*** Source information ***
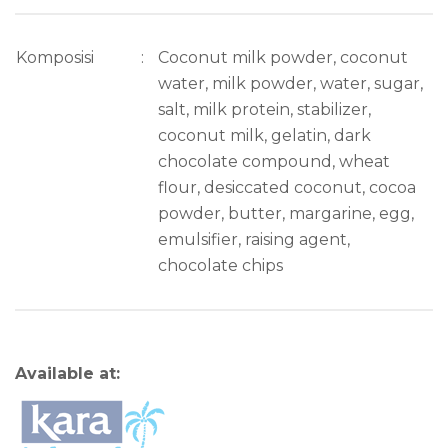
Komposisi
:
Coconut milk powder, coconut
water, milk powder, water, sugar,
salt, milk protein, stabilizer,
coconut milk, gelatin, dark
chocolate compound, wheat
flour, desiccated coconut, cocoa
powder, butter, margarine, egg,
emulsifier, raising agent,
chocolate chips
Available at:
*** End of Source information ***
**What is needed:**
Looking at the listing above, how many of its lines contain the string "coconut"? Give the number alone.

**Exercise output:**
3